Monday, 22 February 2010

Attorney for Stanford investors says ECCB sending mixed messages

The attorney representing Stanford investors who have just filed a lawsuit against the Eastern Caribbean Central Bank (ECCB) has identified what he says are inconsistencies in the institution’s claimed intentions for the Bank of Antigua (BoA).

Peter Morgenstern of New York firm Morgenstern & Blue LLC said two statements issued by the ECCB – one after fraud charges were laid against BoA owner Allen Stanford last February and the other in response to the Stanford Victims Coalition lawsuit announcement last week – have sent mixed messages about what the Central Bank plans for BoA.

“I think that there is a great deal of contradictory information that is being disseminated by the government officials of Antigua and now the Eastern Caribbean Central Bank and it’s very difficult for us as representative of the investors to know precisely what the position of either the government or the ECCB is under the circumstances,” he told The Daily OBSERVER.
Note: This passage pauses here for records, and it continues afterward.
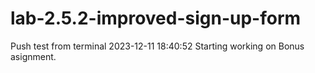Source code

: # lab-2.5.2-improved-sign-up-form
Push test from terminal
2023-12-11 18:40:52 Starting working on Bonus asignment.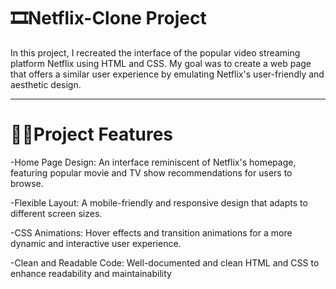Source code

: # 🎞️Netflix-Clone Project
In this project, I recreated the interface of the popular video streaming platform Netflix using HTML and CSS. My goal was to create a web page that offers a similar user experience by emulating Netflix's user-friendly and aesthetic design.
<hr>

# 👨‍💻Project Features
-Home Page Design: An interface reminiscent of Netflix's homepage, featuring popular movie and TV show recommendations for users to browse.

-Flexible Layout: A mobile-friendly and responsive design that adapts to different screen sizes.

-CSS Animations: Hover effects and transition animations for a more dynamic and interactive user experience.

-Clean and Readable Code: Well-documented and clean HTML and CSS to enhance readability and maintainability
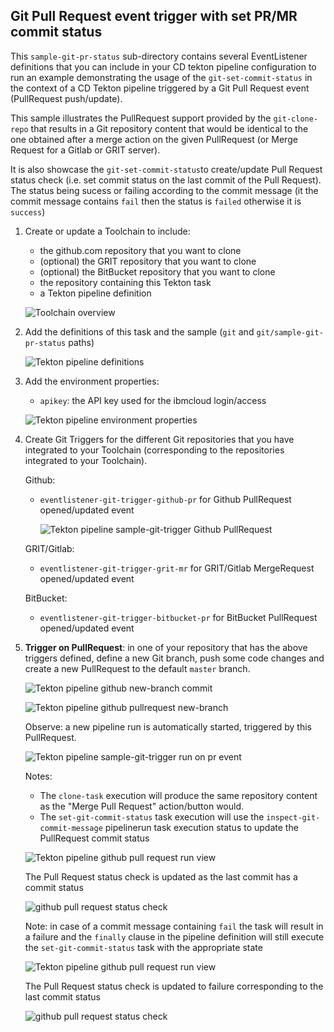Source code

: ## Git Pull Request event trigger with set PR/MR commit status ##

This `sample-git-pr-status` sub-directory contains several EventListener definitions that you can include in your CD tekton pipeline configuration to run an example demonstrating the usage of the `git-set-commit-status` in the context of a CD Tekton pipeline triggered by a Git Pull Request event (PullRequest push/update).

This sample illustrates the PullRequest support provided by the `git-clone-repo` that results in a Git repository content that would be identical to the one obtained after a merge action on the given PullRequest (or Merge Request for a Gitlab or GRIT server).

It is also showcase the `git-set-commit-status`to create/update Pull Request status check (i.e. set commit status on the last commit of the Pull Request).
The status being sucess or failing according to the commit message (it the commit message contains `fail` then the status is `failed` otherwise it is `success`)

1) Create or update a Toolchain to include:

   - the github.com repository that you want to clone
   - (optional) the GRIT repository that you want to clone
   - (optional) the BitBucket repository that you want to clone
   - the repository containing this Tekton task
   - a Tekton pipeline definition

   ![Toolchain overview](./images/sample-git-pr-status-toolchain-overview.png)

2) Add the definitions of this task and the sample (`git` and `git/sample-git-pr-status` paths)

   ![Tekton pipeline definitions](./images/sample-git-pr-status-tekton-pipeline-definitions.png)

3) Add the environment properties:

   - `apikey`: the API key used for the ibmcloud login/access

   ![Tekton pipeline environment properties](./images/sample-git-pr-status-tekton-pipeline-environment-properties.png)

4) Create Git Triggers for the different Git repositories that you have integrated to your Toolchain (corresponding to the repositories integrated to your Toolchain).
   
   Github:
    - `eventlistener-git-trigger-github-pr` for Github PullRequest opened/updated event

      ![Tekton pipeline sample-git-trigger Github PullRequest](./images/sample-git-pr-status-github-pullrequest-trigger-configuration.png)

   GRIT/Gitlab:
    - `eventlistener-git-trigger-grit-mr` for GRIT/Gitlab MergeRequest opened/updated event

   BitBucket:
    - `eventlistener-git-trigger-bitbucket-pr` for BitBucket PullRequest opened/updated event

5) **Trigger on PullRequest**: in one of your repository that has the above triggers defined, define a new Git branch, push some code changes and create a new PullRequest to the default `master` branch.

   ![Tekton pipeline github new-branch commit](./images/github-sample-new-branch-commit.png)

   ![Tekton pipeline github pullrequest new-branch](./images/github-pull-request-overview.png)

   Observe: a new pipeline run is automatically started, triggered by this PullRequest.

   ![Tekton pipeline sample-git-trigger run on pr event](./images/sample-git-pr-status-github-pr-event-run.png)

   Notes:
   - The `clone-task` execution will produce the same repository content as the "Merge Pull Request" action/button would.
   - The `set-git-commit-status` task execution will use the `inspect-git-commit-message` pipelinerun task execution status to update the PullRequest commit status

   ![Tekton pipeline github pull request run view](./images/sample-git-pr-status-github-pr-event-run-view.png)

   The Pull Request status check is updated as the last commit has a commit status

   ![github pull request status check](./images/sample-git-pr-status-github-pr-status-check.png)

   Note: in case of a commit message containing `fail` the task will result in a failure and the `finally` clause in the pipeline definition will still execute the `set-git-commit-status` task with the appropriate state

   ![Tekton pipeline github pull request run view](./images/sample-git-pr-status-github-pr-event-run-view-failure.png)

   The Pull Request status check is updated to failure corresponding to the last commit status

   ![github pull request status check](./images/sample-git-pr-status-github-pr-status-check-failure.png)
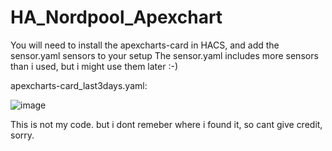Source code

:# HA_Nordpool_Apexchart
You will need to install the apexcharts-card in HACS, and add the sensor.yaml sensors to your setup
The sensor.yaml includes more sensors than i used, but i might use them later :-)

apexcharts-card_last3days.yaml:

![image](https://user-images.githubusercontent.com/59705799/153153176-f29e6388-55c8-401f-ad5f-9f0cbad37327.png)

This is not my code. but i dont remeber where i found it, so cant give credit, sorry.
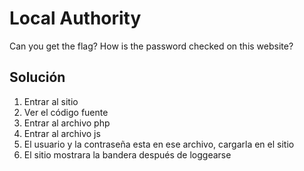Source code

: # Local Authority
Can you get the flag?
How is the password checked on this website?

## Solución
1. Entrar al sitio
2. Ver el código fuente
3. Entrar al archivo php
4. Entrar al archivo js
5. El usuario y la contraseña esta en ese archivo, cargarla en el sitio
6. El sitio mostrara la bandera después de loggearse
Morgenstern pointed out that in a statement dated February 25, 2009, in which the ECCB sought to reassure the public following the run on BoA, the Central Bank said that to protect the interest of depositors and to preserve the stability of the financial system of Antigua & Barbuda, it had used its emergency powers to assume control of BoA and “took exclusive custody control and possession of all the funds, assets and other property and undertaking of the Bank wherever situated including funds on deposit at the Bank.”

“The Central Bank is therefore by law currently in control of the bank to the exclusion of the shareholder and any and all former directors of the institution,” it added.
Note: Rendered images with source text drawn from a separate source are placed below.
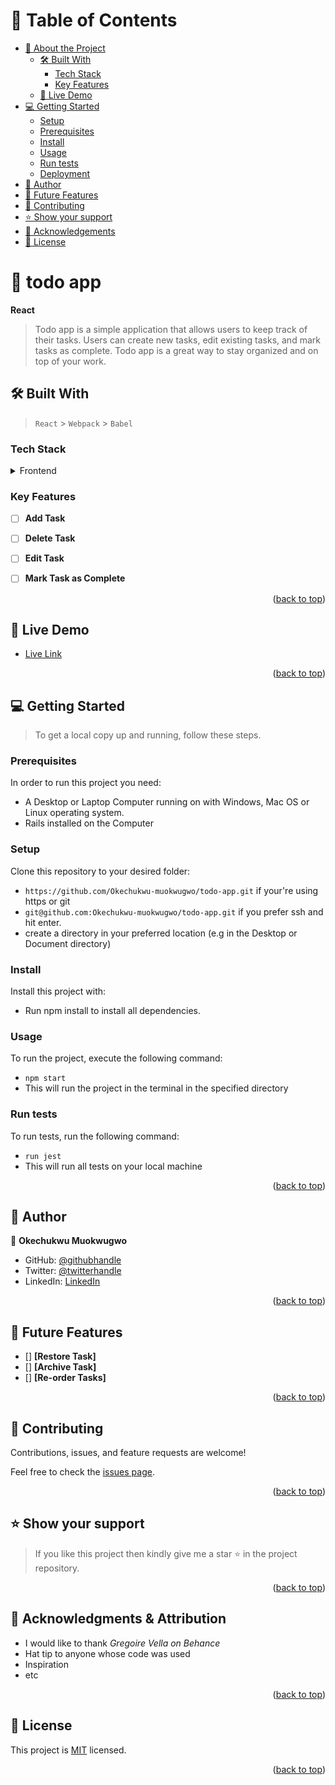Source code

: <!-- TABLE OF CONTENTS -->

# 📗 Table of Contents

- [📖 About the Project](#about-project)
  - [🛠 Built With](#built-with)
    - [Tech Stack](#tech-stack)
    - [Key Features](#key-features)
  - [🚀 Live Demo](#live-demo)
- [💻 Getting Started](#getting-started)
  - [Setup](#setup)
  - [Prerequisites](#prerequisites)
  - [Install](#install)
  - [Usage](#usage)
  - [Run tests](#run-tests)
  - [Deployment](#triangular_flag_on_post-deployment)
- [👥 Author](#author)
- [🔭 Future Features](#future-features)
- [🤝 Contributing](#contributing)
- [⭐️ Show your support](#support)
- [🙏 Acknowledgements](#acknowledgements)
- [📝 License](#license)

<!-- PROJECT DESCRIPTION -->

# 📖 todo app <a name="about-project"></a>

**React**

> Todo app is a simple application that allows users to keep track of their tasks. Users can create new tasks, edit existing tasks, and mark tasks as complete. Todo app is a great way to stay organized and on top of your work.

## 🛠 Built With <a name="built-with"></a>

> `React` > `Webpack` > `Babel`

### Tech Stack <a name="tech-stack"></a>

<details>
<summary>Frontend</summary>
  <ul>
    <li><a href="https://legacy.reactjs.org/docs/create-a-new-react-app.html">React</a></li>
  </ul>
</details>

<!-- Features -->

### Key Features <a name="key-features"></a>

- [ ] **Add Task**
- [ ] **Delete Task**
- [ ] **Edit Task**
- [ ] **Mark Task as Complete**


<p align="right">(<a href="#readme-top">back to top</a>)</p>

<!-- LIVE DEMO -->

## 🚀 Live Demo <a name="live-demo"></a>

- [Live Link]()

<p align="right">(<a href="#readme-top">back to top</a>)</p>

<!-- GETTING STARTED -->

## 💻 Getting Started <a name="getting-started"></a>

> To get a local copy up and running, follow these steps.

### Prerequisites

In order to run this project you need:

- A Desktop or Laptop Computer running on with Windows, Mac OS or Linux operating system.
- Rails installed on the Computer

### Setup

Clone this repository to your desired folder:

- `https://github.com/Okechukwu-muokwugwo/todo-app.git` if your're using https or git
- `git@github.com:Okechukwu-muokwugwo/todo-app.git` if you prefer ssh and hit enter.
- create a directory in your preferred location (e.g in the Desktop or Document directory)

### Install

Install this project with:

- Run npm install to install all dependencies.

### Usage

To run the project, execute the following command:

- `npm start`
- This will run the project in the terminal in the specified directory

### Run tests

To run tests, run the following command:

- `run jest`
- This will run all tests on your local machine

<p align="right">(<a href="#readme-top">back to top</a>)</p>

<!-- AUTHORS -->

## 👥 Author <a name="author"></a>

👤 **Okechukwu Muokwugwo**

- GitHub: [@githubhandle](https://github.com/Okechukwu-muokwugwo)
- Twitter: [@twitterhandle](https://twitter.com/excel4eva)
- LinkedIn: [LinkedIn](LinkedIn.com/in/okeimuokwugwo)


<p align="right">(<a href="#readme-top">back to top</a>)</p>

<!-- FUTURE FEATURES -->

## 🔭 Future Features <a name="future-features"></a>

- [] **[Restore Task]**
- [] **[Archive Task]**
- [] **[Re-order Tasks]**

<p align="right">(<a href="#readme-top">back to top</a>)</p>

<!-- CONTRIBUTING -->

## 🤝 Contributing <a name="contributing"></a>

Contributions, issues, and feature requests are welcome!

Feel free to check the [issues page](../../issues/).

<p align="right">(<a href="#readme-top">back to top</a>)</p>

<!-- SUPPORT -->

## ⭐️ Show your support <a name="support"></a>

> If you like this project then kindly give me a star ⭐️ in the project repository.

<p align="right">(<a href="#readme-top">back to top</a>)</p>

<!-- ACKNOWLEDGEMENTS -->

## 🙏 Acknowledgments & Attribution <a name="acknowledgements"></a>

- I would like to thank *Gregoire Vella on Behance*
- Hat tip to anyone whose code was used
- Inspiration
- etc

<p align="right">(<a href="#readme-top">back to top</a>)</p>

<!-- LICENSE -->

## 📝 License <a name="license"></a>

This project is [MIT](./LICENSE) licensed.

<p align="right">(<a href="#readme-top">back to top</a>)</p>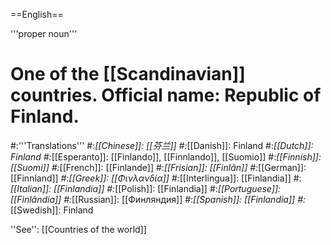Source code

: ==English==

'''proper noun'''

# One of the [[Scandinavian]] countries. Official name: Republic of Finland.
#:'''Translations'''
#:*[[Chinese]]: [[芬兰]]
#:*[[Danish]]: Finland
#:*[[Dutch]]: Finland
#:*[[Esperanto]]: [[Finlando]], [[Finnlando]], [[Suomio]]
#:*[[Finnish]]: [[Suomi]]
#:*[[French]]: [[Finlande]]
#:*[[Frisian]]: [[Finlân]]
#:*[[German]]: [[Finnland]]
#:*[[Greek]]: [[Φινλανδία]]
#:*[[Interlingua]]: [[Finlandia]]
#:*[[Italian]]: [[Finlandia]]
#:*[[Polish]]: [[Finlandia]]
#:*[[Portuguese]]: [[Finlândia]]
#:*[[Russian]]: [[Финляндия]]
#:*[[Spanish]]: [[Finlandia]]
#:*[[Swedish]]: Finland

''See'': [[Countries of the world]]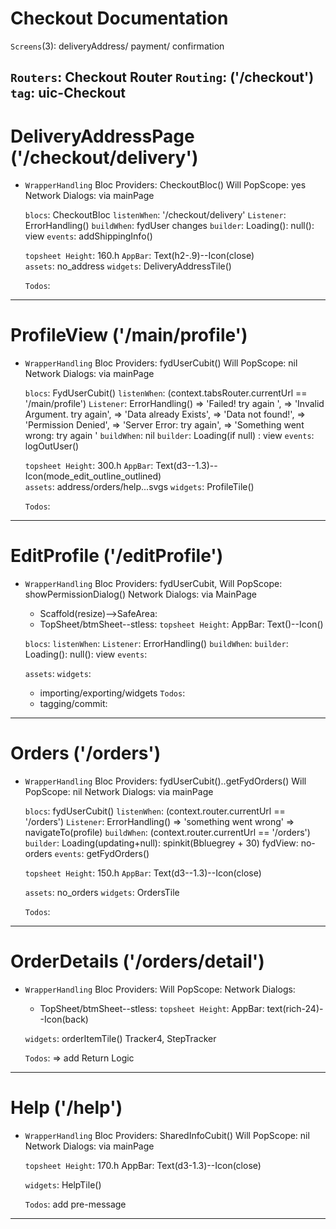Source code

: # Checkout Documentation
>>>>>>>>>>>>>>>>>>>>>>>>>>

`Screens`(3): deliveryAddress/ payment/ confirmation

`Routers`: Checkout Router 
`Routing`: ('/checkout')
`tag`: uic-Checkout
------------------------------------------

# DeliveryAddressPage ('/checkout/delivery')
>>>>>>>>>>>>>>>>>>>>>>>>>>
* `WrapperHandling`
        Bloc Providers: CheckoutBloc()
        Will PopScope: yes
        Network Dialogs: via mainPage

    >>>>>>>>>>>>>>>>>>>>>>>>>>
    `blocs`: CheckoutBloc
    `listenWhen`: '/checkout/delivery'
    `Listener`: ErrorHandling() 
    `buildWhen`: fydUser changes
    `builder`: Loading(): null(): view
    `events`: addShippingInfo()
    
    >>>>>>>>>>>>>>>>>>>>>>>>>>
    >>>>>>>>>>>>>>>>>>>>>>>>>>
    `topsheet Height`: 160.h
    `AppBar`: Text(h2-.9)--Icon(close)   
    `assets`: no_address
    `widgets`: DeliveryAddressTile()

    >>>>>>>>>>>>>>>>>>>>>>>>>>
    `Todos`: 
---------------------------------------



# ProfileView ('/main/profile')
>>>>>>>>>>>>>>>>>>>>>>>>>>
* `WrapperHandling`
        Bloc Providers: fydUserCubit()
        Will PopScope: nil
        Network Dialogs: via mainPage

    >>>>>>>>>>>>>>>>>>>>>>>>>>
    `blocs`: FydUserCubit()
    `listenWhen`: (context.tabsRouter.currentUrl == '/main/profile')
    `Listener`: ErrorHandling()
                => 'Failed! try again ',
                => 'Invalid Argument. try again',
                => 'Data already Exists',
                => 'Data not found!',
                => 'Permission Denied',
                => 'Server Error: try again',
                => 'Something went wrong: try again '
    `buildWhen`: nil
    `builder`: Loading(if null) : view
    `events`: logOutUser()

    >>>>>>>>>>>>>>>>>>>>>>>>>>
    `topsheet Height`: 300.h
    `AppBar`: Text(d3--1.3)--Icon(mode_edit_outline_outlined)   
    `assets`: address/orders/help...svgs
    `widgets`: ProfileTile()

    >>>>>>>>>>>>>>>>>>>>>>>>>>
    `Todos`: 

-----------------------------------------

# EditProfile ('/editProfile')
>>>>>>>>>>>>>>>>>>>>>>>>>>
* `WrapperHandling`
        Bloc Providers: fydUserCubit, 
        Will PopScope: showPermissionDialog()
        Network Dialogs: via MainPage

    >>>>>>>>>>>>>>>>>>>>>>>>>>
    - Scaffold(resize)-->SafeArea: 
    - TopSheet/btmSheet--stless:
    `topsheet Height`: 
    AppBar: Text()--Icon()   
    
    >>>>>>>>>>>>>>>>>>>>>>>>>>
    `blocs`: 
    `listenWhen`:
    `Listener`: ErrorHandling()
    `buildWhen`:
    `builder`: Loading(): null(): view
    `events`: 
    
    >>>>>>>>>>>>>>>>>>>>>>>>>>
    `assets`: 
    `widgets`: 

    >>>>>>>>>>>>>>>>>>>>>>>>>>
    - importing/exporting/widgets
    `Todos`: 
    - tagging/commit:

-----------------------------------------

# Orders ('/orders')
>>>>>>>>>>>>>>>>>>>>>>>>>>
* `WrapperHandling`
        Bloc Providers: fydUserCubit()..getFydOrders()
        Will PopScope: nil
        Network Dialogs: via mainPage

    >>>>>>>>>>>>>>>>>>>>>>>>>>
    `blocs`: fydUserCubit()
    `listenWhen`: (context.router.currentUrl == '/orders')
    `Listener`: ErrorHandling()
                => 'something went wrong'
                => navigateTo(profile) 
    `buildWhen`: (context.router.currentUrl == '/orders')
    `builder`: 
        Loading(updating+null): spinkit(Bbluegrey + 30)
        fydView:
            no-orders
    `events`: getFydOrders()
    
    >>>>>>>>>>>>>>>>>>>>>>>>>>
    `topsheet Height`: 150.h
    `AppBar`: Text(d3--1.3)--Icon(close)   
    >>>>>>>>>>>>>>>>>>>>>>>>>>
    `assets`: no_orders
    `widgets`: OrdersTile

    >>>>>>>>>>>>>>>>>>>>>>>>>>
    `Todos`: 

-----------------------------------------

# OrderDetails ('/orders/detail')
>>>>>>>>>>>>>>>>>>>>>>>>>>
* `WrapperHandling`
        Bloc Providers:
        Will PopScope: 
        Network Dialogs: 

    >>>>>>>>>>>>>>>>>>>>>>>>>>
    - TopSheet/btmSheet--stless:
    `topsheet Height`: 
    AppBar: text(rich-24)--Icon(back)   
    
    
    >>>>>>>>>>>>>>>>>>>>>>>>>>
    `widgets`: orderItemTile() Tracker4, StepTracker

    >>>>>>>>>>>>>>>>>>>>>>>>>>
    `Todos`: => add Return Logic

-----------------------------------------


# Help ('/help')
>>>>>>>>>>>>>>>>>>>>>>>>>>
* `WrapperHandling`
        Bloc Providers: SharedInfoCubit()
        Will PopScope: nil
        Network Dialogs: via mainPage

    >>>>>>>>>>>>>>>>>>>>>>>>>>
    `topsheet Height`: 170.h
    AppBar: Text(d3-1.3)--Icon(close)   
    >>>>>>>>>>>>>>>>>>>>>>>>>>
    `widgets`: HelpTile()

    >>>>>>>>>>>>>>>>>>>>>>>>>>
    `Todos`: add pre-message

-----------------------------------------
Then last week, Morgenstern said, in outlining the facts relevant to its intervention, the ECCB insisted that it had not sold or otherwise disposed of the property, assets and undertaking of or any shareholding of BoA and that the Eastern Caribbean Amalgamated Financial Company Ltd, which was set up to run the day-to-day operations of the bank, was simply managing the bank.
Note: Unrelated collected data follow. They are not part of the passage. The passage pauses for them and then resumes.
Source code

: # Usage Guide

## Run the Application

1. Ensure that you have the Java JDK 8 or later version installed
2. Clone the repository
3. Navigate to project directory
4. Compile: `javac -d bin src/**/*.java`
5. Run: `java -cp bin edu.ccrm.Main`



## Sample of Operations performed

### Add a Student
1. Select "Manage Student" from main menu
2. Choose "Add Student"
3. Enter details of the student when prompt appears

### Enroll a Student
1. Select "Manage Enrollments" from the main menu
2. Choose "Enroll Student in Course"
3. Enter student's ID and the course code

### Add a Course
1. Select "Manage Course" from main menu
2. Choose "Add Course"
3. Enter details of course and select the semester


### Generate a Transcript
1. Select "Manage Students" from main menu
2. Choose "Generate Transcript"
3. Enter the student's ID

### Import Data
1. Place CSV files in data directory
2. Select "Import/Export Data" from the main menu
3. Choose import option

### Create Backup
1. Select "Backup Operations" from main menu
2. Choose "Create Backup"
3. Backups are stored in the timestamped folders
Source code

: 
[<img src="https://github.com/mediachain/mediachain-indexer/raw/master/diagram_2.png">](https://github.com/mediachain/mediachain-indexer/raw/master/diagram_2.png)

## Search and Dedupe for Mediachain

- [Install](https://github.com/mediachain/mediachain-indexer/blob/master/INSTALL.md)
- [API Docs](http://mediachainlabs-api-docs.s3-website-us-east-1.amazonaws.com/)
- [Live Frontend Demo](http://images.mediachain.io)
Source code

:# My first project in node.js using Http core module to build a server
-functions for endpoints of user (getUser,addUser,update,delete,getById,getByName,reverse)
“That’s clearly contradictory to the earlier statement,” Morgenstern argued. “The above clearly indicates that the ECCB was taking on much more than the management role that they and the government now allege they were taking on.”

Efforts to reach the ECCB Governor Sir Dwight Venner for a response to Morgenstern’s claims have so far been unsuccessful.

Meantime, the lawyer has sought to clarify that while his clients agree that the ECCB had both the power and obligation to stabilise the situation after the run on BoA, it’s what they did, or rather didn’t do, after that they have taken issue with.

The attorney claimed that the ECCB did not follow through on its own laws and regulations.

“Once they took the action they took, legally under their own governing statute they were required to retain an independent, outside auditor to determine the value of the bank and to distribute the value of the institution to the owners of the bank if there was a value, and we think it was very valuable and continues to be a very valuable financial institution,” he said, insisting that the rightful owners in this case are the victims of Stanford’s alleged US $8 billion fraud.

Finance Minister Harold Lovell had earlier indicated that the BoA would be valued but to date, there has been no update on whether it has been completed.